In this example, we define childrec as a RECORD with a set of fields. We then create a DATASET of type childrec. Then we define a method that takes a dataset of type childrec and runs the Cassandra insert command for each of the records in the dataset.

Startup a Cassandra locally.  (download Cassandra, unzip it, then run bin/cassandra -f (to keep it in foreground))

Once Cassandra is up, simply run the ECL like you did the hello program.

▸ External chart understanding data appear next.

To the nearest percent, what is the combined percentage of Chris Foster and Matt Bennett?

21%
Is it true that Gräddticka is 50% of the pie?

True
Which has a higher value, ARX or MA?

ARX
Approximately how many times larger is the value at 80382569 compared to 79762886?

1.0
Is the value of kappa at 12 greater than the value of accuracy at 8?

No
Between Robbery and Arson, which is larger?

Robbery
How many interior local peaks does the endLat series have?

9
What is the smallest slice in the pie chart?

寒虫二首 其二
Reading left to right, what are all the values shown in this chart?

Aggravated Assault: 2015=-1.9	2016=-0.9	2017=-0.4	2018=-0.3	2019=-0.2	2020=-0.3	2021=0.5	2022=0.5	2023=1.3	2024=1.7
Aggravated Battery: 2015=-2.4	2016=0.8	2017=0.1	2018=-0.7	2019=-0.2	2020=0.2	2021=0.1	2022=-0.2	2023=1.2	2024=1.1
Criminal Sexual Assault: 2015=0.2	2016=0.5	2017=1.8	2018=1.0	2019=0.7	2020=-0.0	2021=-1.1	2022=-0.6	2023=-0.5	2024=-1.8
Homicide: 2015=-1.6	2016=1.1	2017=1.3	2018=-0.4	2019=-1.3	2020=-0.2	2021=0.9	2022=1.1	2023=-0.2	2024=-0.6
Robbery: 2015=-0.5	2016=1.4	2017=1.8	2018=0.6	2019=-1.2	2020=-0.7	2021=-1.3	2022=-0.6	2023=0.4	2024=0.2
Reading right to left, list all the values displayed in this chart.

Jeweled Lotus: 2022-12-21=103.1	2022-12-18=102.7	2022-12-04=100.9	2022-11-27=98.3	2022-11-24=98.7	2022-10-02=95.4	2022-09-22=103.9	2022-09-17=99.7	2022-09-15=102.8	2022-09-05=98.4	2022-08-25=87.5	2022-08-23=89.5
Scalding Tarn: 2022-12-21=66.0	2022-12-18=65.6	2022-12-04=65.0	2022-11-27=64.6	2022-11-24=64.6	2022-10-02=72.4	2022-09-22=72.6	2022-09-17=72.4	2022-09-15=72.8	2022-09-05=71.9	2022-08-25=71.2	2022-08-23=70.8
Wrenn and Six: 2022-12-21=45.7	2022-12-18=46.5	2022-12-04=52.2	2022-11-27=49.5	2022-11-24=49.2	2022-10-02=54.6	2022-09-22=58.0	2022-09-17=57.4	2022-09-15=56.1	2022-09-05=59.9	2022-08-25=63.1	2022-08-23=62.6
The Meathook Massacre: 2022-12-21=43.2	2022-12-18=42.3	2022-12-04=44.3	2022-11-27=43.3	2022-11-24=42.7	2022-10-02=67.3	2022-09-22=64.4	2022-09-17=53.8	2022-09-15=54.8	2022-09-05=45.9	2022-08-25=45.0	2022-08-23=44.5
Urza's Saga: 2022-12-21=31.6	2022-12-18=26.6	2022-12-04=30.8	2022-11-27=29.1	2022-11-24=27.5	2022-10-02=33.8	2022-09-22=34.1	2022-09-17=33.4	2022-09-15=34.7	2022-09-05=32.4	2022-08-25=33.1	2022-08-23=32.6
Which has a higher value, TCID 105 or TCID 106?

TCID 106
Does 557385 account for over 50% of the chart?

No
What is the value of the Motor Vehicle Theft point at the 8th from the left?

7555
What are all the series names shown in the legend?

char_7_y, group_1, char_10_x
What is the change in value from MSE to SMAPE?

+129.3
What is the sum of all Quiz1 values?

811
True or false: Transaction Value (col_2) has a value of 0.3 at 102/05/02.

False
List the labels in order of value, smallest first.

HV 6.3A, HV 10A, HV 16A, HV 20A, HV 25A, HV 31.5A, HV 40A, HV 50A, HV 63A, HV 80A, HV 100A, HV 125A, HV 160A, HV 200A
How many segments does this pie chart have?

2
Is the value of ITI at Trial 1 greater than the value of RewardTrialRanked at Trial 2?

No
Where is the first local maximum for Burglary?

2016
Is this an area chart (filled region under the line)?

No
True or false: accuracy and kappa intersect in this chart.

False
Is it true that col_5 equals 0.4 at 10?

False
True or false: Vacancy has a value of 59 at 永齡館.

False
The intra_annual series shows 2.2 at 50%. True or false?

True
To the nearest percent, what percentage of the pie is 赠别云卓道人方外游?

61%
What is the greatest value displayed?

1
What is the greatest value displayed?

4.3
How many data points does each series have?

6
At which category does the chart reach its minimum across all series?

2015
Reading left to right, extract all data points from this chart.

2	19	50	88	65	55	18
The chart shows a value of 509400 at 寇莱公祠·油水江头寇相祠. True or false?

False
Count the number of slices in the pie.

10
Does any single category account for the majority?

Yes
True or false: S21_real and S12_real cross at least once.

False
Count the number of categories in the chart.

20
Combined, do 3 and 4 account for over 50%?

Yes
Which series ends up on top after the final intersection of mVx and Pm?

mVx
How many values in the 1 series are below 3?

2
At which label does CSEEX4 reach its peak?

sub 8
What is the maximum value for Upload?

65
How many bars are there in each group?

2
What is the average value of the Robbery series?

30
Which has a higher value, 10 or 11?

ecl run cassandra-simple.ecl --target roxie --server=localhost:8010

You can then go over to cqlsh and validate that all the data made it back into Cassandra:

➜  cassandra  bin/cqlsh
Connected to Test Cluster at localhost:9160.
[cqlsh 4.1.1 | Cassandra 2.0.7 | CQL spec 3.1.1 | Thrift protocol 19.39.0]
Use HELP for help.
cqlsh> select * from test.tbl1 limit 5;

 name      | a | boolval | d              | ddd  | list1 | map1 | r4     | r8     | set1 | u1     | u2        | value
  name1575 |   |    True | 0x393939393939 | 9.99 |  null | null | 1576.6 |   1575 | null | 9999 ß | 9999 ßßßß |  1575
  name3859 |   |    True | 0x393939393939 | 9.99 |  null | null | 3862.9 |   3859 | null | 9999 ß | 9999 ßßßß |  3859
 name11043 |   |    True | 0x393939393939 | 9.99 |  null | null |  11054 |  11043 | null | 9999 ß | 9999 ßßßß | 11043
  name3215 |   |    True | 0x393939393939 | 9.99 |  null | null | 3218.2 |   3215 | null | 9999 ß | 9999 ßßßß |  3215
  name7608 |   |   False | 0x393939393939 | 9.99 |  null | null | 7615.6 | 7608.1 | null | 9999 ß | 9999 ßßßß |  7608

OK -- that should give a little taste of ECL and HPCC.    It is a powerful platform.
As always, let me know if you run into any trouble.